/dev/sda1 of 10gb in ext3 where i got xubuntu
/dev/sda2 of 1gb in swap
/dev/sda3 of 15gb in ext3 where i got opensuse 11.1
/dev/sda4 of 90gb extended
/dev/sda5 of 90gb unformatted and can be formatted only to hfs filesystem, which is kinda pointless since max is 2gb, there’s a sign with exclamation mark next to it
thanks, it worked! although i’m a little worried about this exclamation mark. anyway, i mounted it as /media/sda5 but it requires root privilages to make directories and stuff. anything can be done about it? and automounting on start?
thanks, but it didn’t work.
still says permission denied when i want to copy sth to sda5,
and i want to make it available to other user on the computer so mounting it in /media/sda5 would be ok right?
editing with partitioner was easier but the problem persist,
not the mounting but permissions,
and i didn’t check any box in the partitioner,
just set different mount point, i did reboot.
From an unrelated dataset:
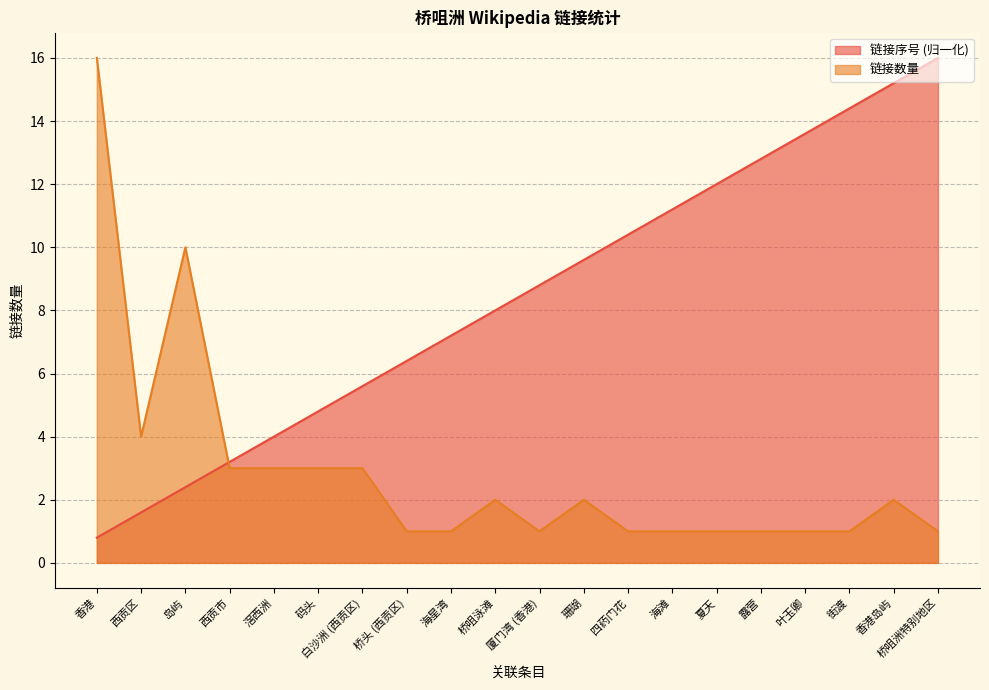

What position from the left is 四药门花?

13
The line in fstab should look like this, replace MOUNTPOINT by a choice of your own, but do that every time:
/dev/disk/by-id/ata-ST3120026AS_5LJ0EDFM-part5 /MOUNTPOINT ext3 defaults 1 2
This means acc. to defaults that root is owner, group is root, and perms are 755 (drwxr-xr-x). Therefore anybody else but root cannot create files in there.
Once you added the extra line in fstab, you create a folder /MOUNTPOINT:
su -c ‘mkdir /MOUNTPOINT’ (enter rootpassword)
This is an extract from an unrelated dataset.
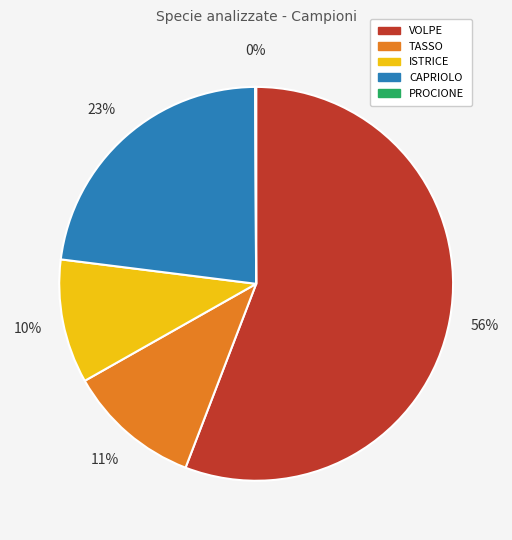

The VOLPE slice represents 48% of the pie. True or false?

False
su -c ‘chgrp users /MOUNTPOINT’
su -c ‘chmod 775 /MOUNTPOINT’
Now reboot, and anybody belonging to the group users (default user group) can create files and folders, change them and remove them.
thanks, i’ll try that tomorrow,
i did change permissions while logged in on root account though.
now i wonder why it says sda5 is 90gb in the partitioner,
and in folder browser it says theres 80 gb free,
i deleted all hidden and not hidden files there, so where’s 10gb gone?
As you can see in the fdisk -l output, the blocks of the logical partition /dev/sda5 does not go to the end of the extended partition /dev/sda4 where it’s residing in. No idea why. And then there is the 1000 or 1024 factor. My 250GB disk realy are only 232GB.
I wouldn’t mind about it too much. The price of storage per GB is simply not worth it.
Or it must be that you suspect the filesystem to be corrupt, but it’s brand new so…
about 80gb, i suspect sth may be corrupted, before reinstallation it showed that physical and logical size of partition is not the same (sth like that, can’t recall exactly). but now i’m just happy it works at all.